You’re probably not going to be using Spark to build a predictive machine learning model that runs on a cluster and scales to millions of predictions a minute.
Some agencies allow users to submit data via forms – and it’s messy. Different languages, profanity, and then some. I was speaking to an open data program manager from a city in the south and he was telling me that when they were cleaning up this data, retention laws meant that they had to go in and indicate where data had been changed from its original form.
You think data scientists in the private sector complain about how hard it is to clean their data…
Accessibility is a compliance matter – data you release and websites you host it on have to be accessible to people with disabilities, and there’s a shifting landscape of standards.
You have no idea who will be accessing your data – it’s open! – and you can’t assume that they’ll be subject matter experts.

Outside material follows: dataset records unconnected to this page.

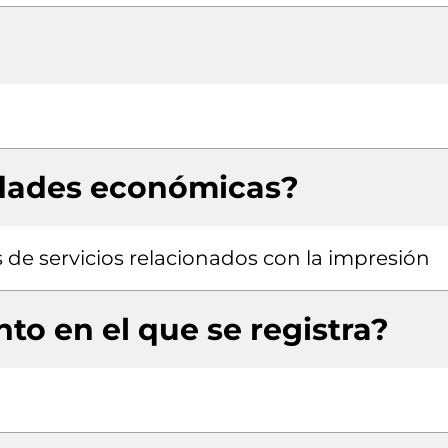
idades económicas?
 de servicios relacionados con la impresión
to en el que se registra?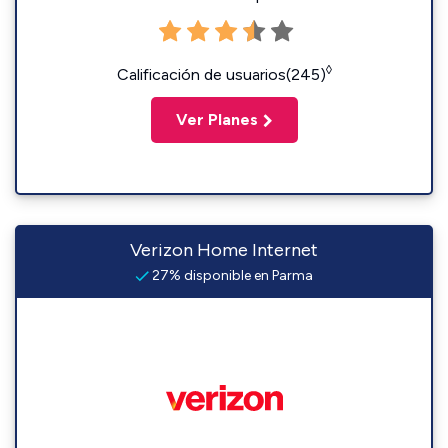
◊
Calificación de usuarios(245)
Ver Planes
Verizon Home Internet
27% disponible en Parma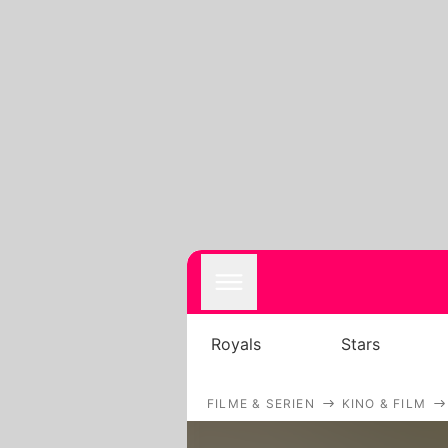
Royals
Stars
FILME & SERIEN
KINO & FILM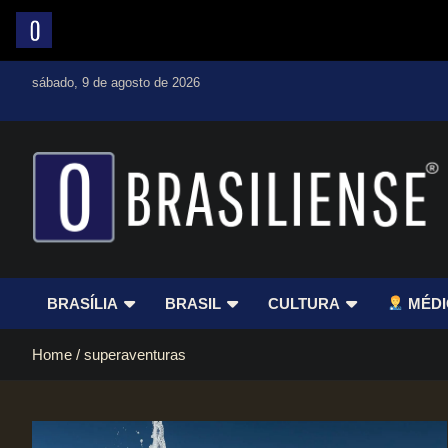
Skip
sábado, 9 de agosto de 2026
to
content
Um diário de notícias que trabalha por Brasília
BRASÍLIA
BRASIL
CULTURA
MÉDI
Home
superaventuras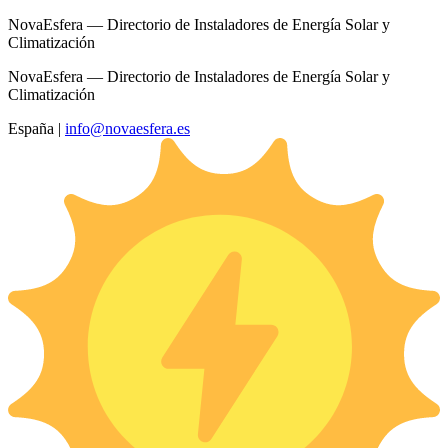
NovaEsfera — Directorio de Instaladores de Energía Solar y
Climatización
NovaEsfera — Directorio de Instaladores de Energía Solar y
Climatización
España
|
info@novaesfera.es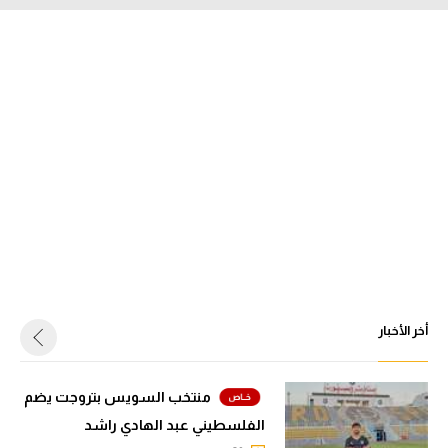
أخر الأخبار
منتخب السويس بتروجت يضم
الفلسطيني عبد الهادي راشد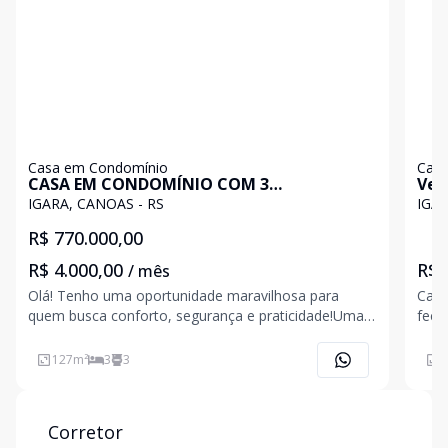
Casa em Condomínio
Casa
CASA EM CONDOMÍNIO COM 3
Ven
DORMITORIOS CANOAS RS Brasil
Bras
IGARA, CANOAS - RS
IGAR
R$ 770.000,00
R$ 4.000,00
R$ 
/ mês
Olá! Tenho uma oportunidade maravilhosa para
Casa
quem busca conforto, segurança e praticidade!Uma
fech
excelente casa mobiliada em um condomínio
shop
encantador.São 3 dormitórios, incluindo uma suíte
auxi
127
m²
3
3
6
que oferece espaço e privacidade para toda a família.
vaga
A sala de estar
espo
Corretor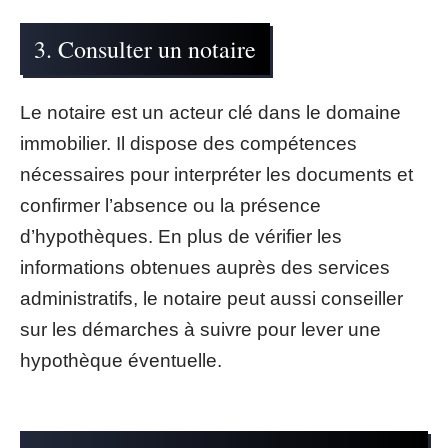
3. Consulter un notaire
Le notaire est un acteur clé dans le domaine
immobilier. Il dispose des compétences
nécessaires pour interpréter les documents et
confirmer l’absence ou la présence
d’hypothèques. En plus de vérifier les
informations obtenues auprès des services
administratifs, le notaire peut aussi conseiller
sur les démarches à suivre pour lever une
hypothèque éventuelle.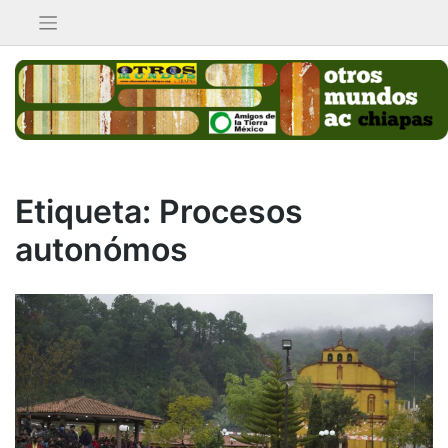
Saltar
al
contenido
Etiqueta:
Procesos
autonómos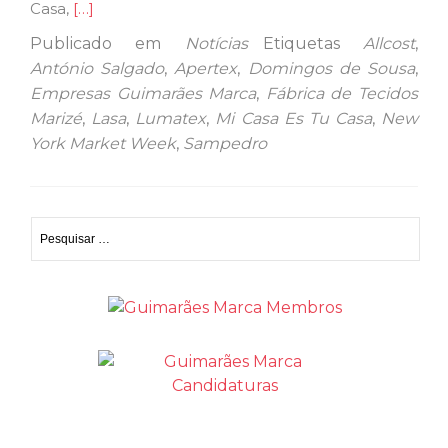
Ler
Casa,
[…]
mais
Publicado em
Notícias
Etiquetas
Allcost
,
sobreNove
António Salgado
,
Apertex
,
Domingos de Sousa
,
empresas
Empresas Guimarães Marca
,
Fábrica de Tecidos
da
Marizé
,
Lasa
,
Lumatex
,
Mi Casa Es Tu Casa
,
New
comunidade
York Market Week
,
Sampedro
Guimarães
Marca
participam
Pesquisar
na
por:
New
York
Market
Week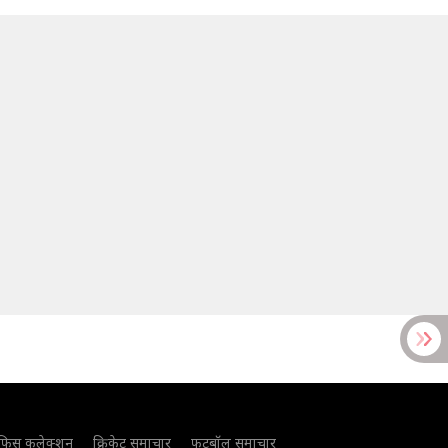
फिस कलेक्शन
क्रिकेट समाचार
फुटबॉल समाचार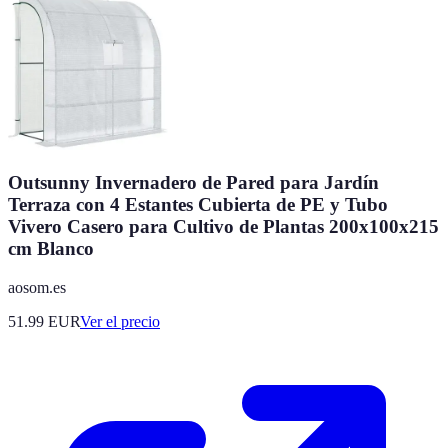
Outsunny Invernadero de Pared para Jardín
Terraza con 4 Estantes Cubierta de PE y Tubo
Vivero Casero para Cultivo de Plantas 200x100x215
cm Blanco
aosom.es
51.99
EUR
Ver el precio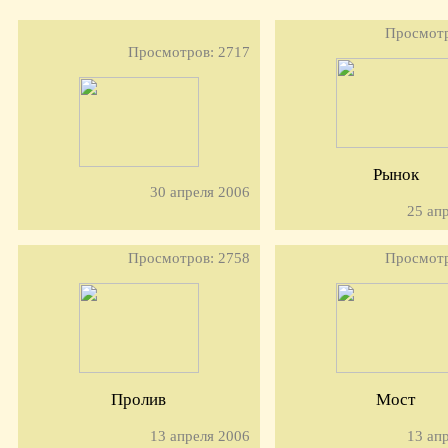
Просмотр
Просмотров: 2717
Рынок
30 апреля 2006
25 ап
Просмотров: 2758
Просмотр
Пролив
Мост
13 апреля 2006
13 ап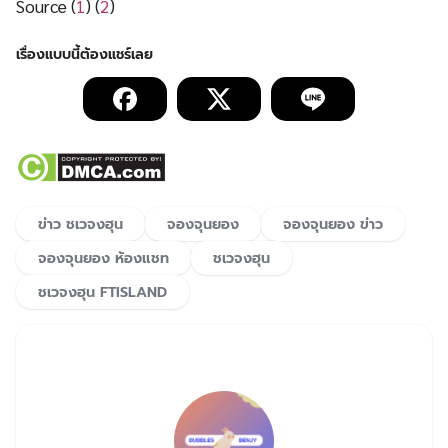
Source (
1
) (
2
)
ข่าว ชเวจงฮุน
จองจุนยอง
จองจุนยอง ข่าว
จองจุนยอง ห้องแชท
ชเวจงฮุน
ชเวจงฮุน FTISLAND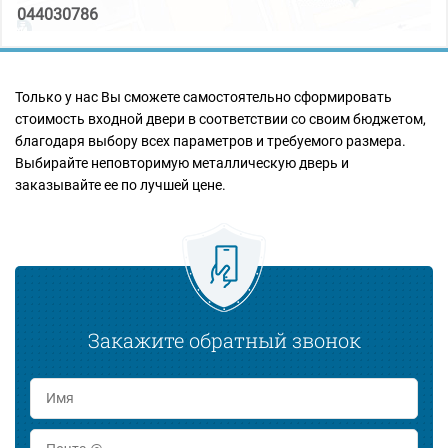
044030786
Только у нас Вы сможете самостоятельно сформировать
стоимость входной двери в соответствии со своим бюджетом,
благодаря выбору всех параметров и требуемого размера.
Выбирайте неповторимую металлическую дверь и
заказывайте ее по лучшей цене.
Закажите обратный звонок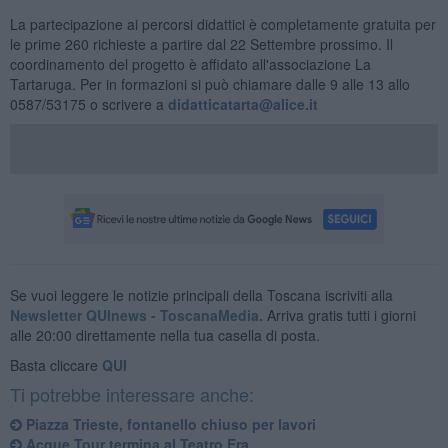
La partecipazione ai percorsi didattici è completamente gratuita per
le prime 260 richieste a partire dal 22 Settembre prossimo. Il
coordinamento del progetto è affidato all'associazione La
Tartaruga. Per in formazioni si può chiamare dalle 9 alle 13 allo
0587/53175 o scrivere a
didatticatarta@alice.it
Se vuoi leggere le notizie principali della Toscana iscriviti alla
Newsletter QUInews - ToscanaMedia.
Arriva gratis tutti i giorni
alle 20:00 direttamente nella tua casella di posta.
Basta cliccare
QUI
Ti potrebbe interessare anche:
Piazza Trieste, fontanello chiuso per lavori
Acque Tour termina al Teatro Era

Metadata, documentation are key – but of course they are time consuming.
On the other hand – your audience is everyone! You get to work on things that affect all sorts of people in very real ways. Your predictive models have real impact – like saving lives through fire detector placement.
For every data scientist with a phd working at the NSA or the Census, there’s an analyst working at the department of public works in a city that has to work on 20 projects at once. They’re working with limited resources, limited time, and a public that often doesn’t care a whole lot about how busy they are.
Public service isn’t just a catchphrase – there’s real service here.